The economy of Pakistan is heading for a crash. A good number of factors behind this have external origins and are thus beyond the control of the government. These include the volatility of oil prices, the uncertainty engulfing the world economy for its lacklustre emergence from the global financial crisis and the more recent commodity price boom, particularly of food and the associated speculation. However, there is a lot that remains in the domain of internal economic governance in Pakistan. The quality of this governance could also serve to mitigate the effects of external factors and exogenous shocks like natural disasters.
However, the economic governance of the PPP is killing hope, and spells a cumulating disaster for future decisions. National consensuses evolved on the Eighteenth Amendment and the Seventh NFC Award raised hope that a similar consensus could be worked out on critical economic issues. However, it seems the PPP is keen to leave the economy to others. The stillborn Marshall Plan, the Friends of Democratic Pakistan disaster and the consequent bridge finance from the IMF, empty trade-not-aid-rhetoric and the dusting off of old MoUs on energy links, are all examples of this. The individual line-up includes Ishaq Dar, Shaukat Tareen and now Hafeez Sheikh — all having nothing to do with the PPP and its political culture. The result has been policies proposed and rejected, as the PPP itself was never prepared for them. Ishaq Dar set a noisy pace. Shaukat Tareen had little idea of how to sell hard economic decisions to politicians. The incumbent sought imposition of the RGST, but, instead, got a 50 per cent raise in salaries.
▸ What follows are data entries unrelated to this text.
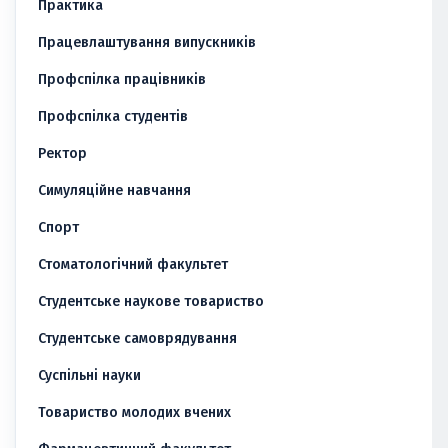
Практика
Працевлаштування випускників
Профспілка працівників
Профспілка студентів
Ректор
Симуляційне навчання
Спорт
Стоматологічний факультет
Студентське наукове товариство
Студентське самоврядування
Суспільні науки
Товариство молодих вчених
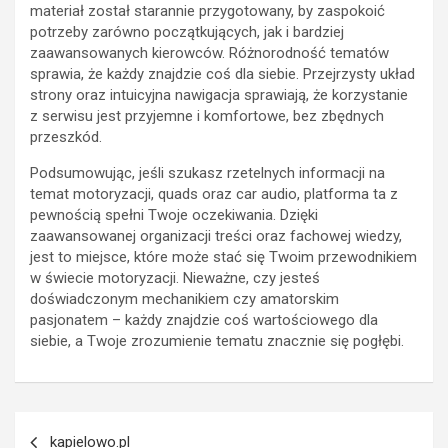
materiał został starannie przygotowany, by zaspokoić
potrzeby zarówno początkujących, jak i bardziej
zaawansowanych kierowców. Różnorodność tematów
sprawia, że każdy znajdzie coś dla siebie. Przejrzysty układ
strony oraz intuicyjna nawigacja sprawiają, że korzystanie
z serwisu jest przyjemne i komfortowe, bez zbędnych
przeszkód.
Podsumowując, jeśli szukasz rzetelnych informacji na
temat motoryzacji, quads oraz car audio, platforma ta z
pewnością spełni Twoje oczekiwania. Dzięki
zaawansowanej organizacji treści oraz fachowej wiedzy,
jest to miejsce, które może stać się Twoim przewodnikiem
w świecie motoryzacji. Nieważne, czy jesteś
doświadczonym mechanikiem czy amatorskim
pasjonatem – każdy znajdzie coś wartościowego dla
siebie, a Twoje zrozumienie tematu znacznie się pogłębi.
Nawigacja
kapielowo.pl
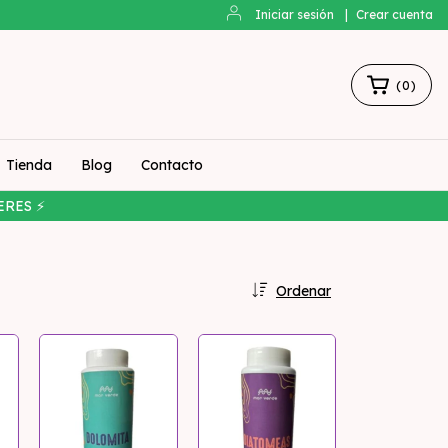
Iniciar sesión
|
Crear cuenta
(
0
)
Tienda
Blog
Contacto
ERES ⚡
Ordenar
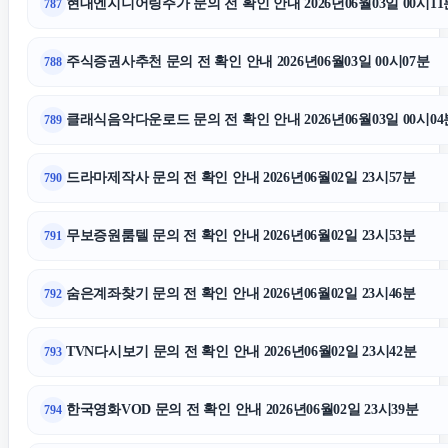
현대엔지니어링주가 문의 전 확인 안내 2026년06월03일 00시11
787
강남치과
주식증권사추천 문의 전 확인 안내 2026년06월03일 00시07분
788
이혼전문변호사
클래식음악다운로드 문의 전 확인 안내 2026년06월03일 00시04
789
구리하수구막힘
드라마제작사 문의 전 확인 안내 2026년06월02일 23시57분
790
불륜증거
무보증원룸텔 문의 전 확인 안내 2026년06월02일 23시53분
791
서울암요양병원
숨은계좌찾기 문의 전 확인 안내 2026년06월02일 23시46분
792
하수구막힘
TVN다시보기 문의 전 확인 안내 2026년06월02일 23시42분
793
폰테크
한국영화VOD 문의 전 확인 안내 2026년06월02일 23시39분
794
부산흥신소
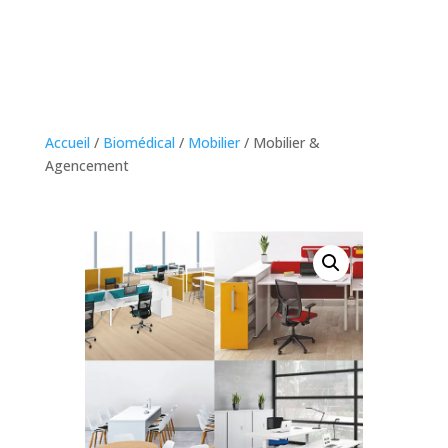
Accueil
/
Biomédical
/
Mobilier
/ Mobilier &
Agencement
Before the ink dried on the ordinances signed by the president to recover some lost revenue ground, the moves to restore the disallowed exemptions had become visible.
I said it earlier in my first column for this paper, on April 13, 2010, and regret having to say it again, that the PPP suffers from “economic poverty of an unusual kind. Despite its edge over other parties in its concern for real economic issues, it is strange, but true, that the PPP never had in its fold, a person rising from its own membership to assume the stewardship of the economy.” It is not only that the economy is in shambles, there is also no effort at the level of the party to think things out and set a direction for the future.
A manifesto committee has been set-up well before the next elections are announced. It shows the seriousness of the party to work out a platform to win over the electorate. However, the composition of the committee shows that the economy is not on its radar. While it includes almost everyone from the unsinkable Babar Awan to the sinkable Hamid Saeed Kazmi, there is no one who can even remotely be accused of being an economist.
Published in The Express Tribune, April 01st, 2011.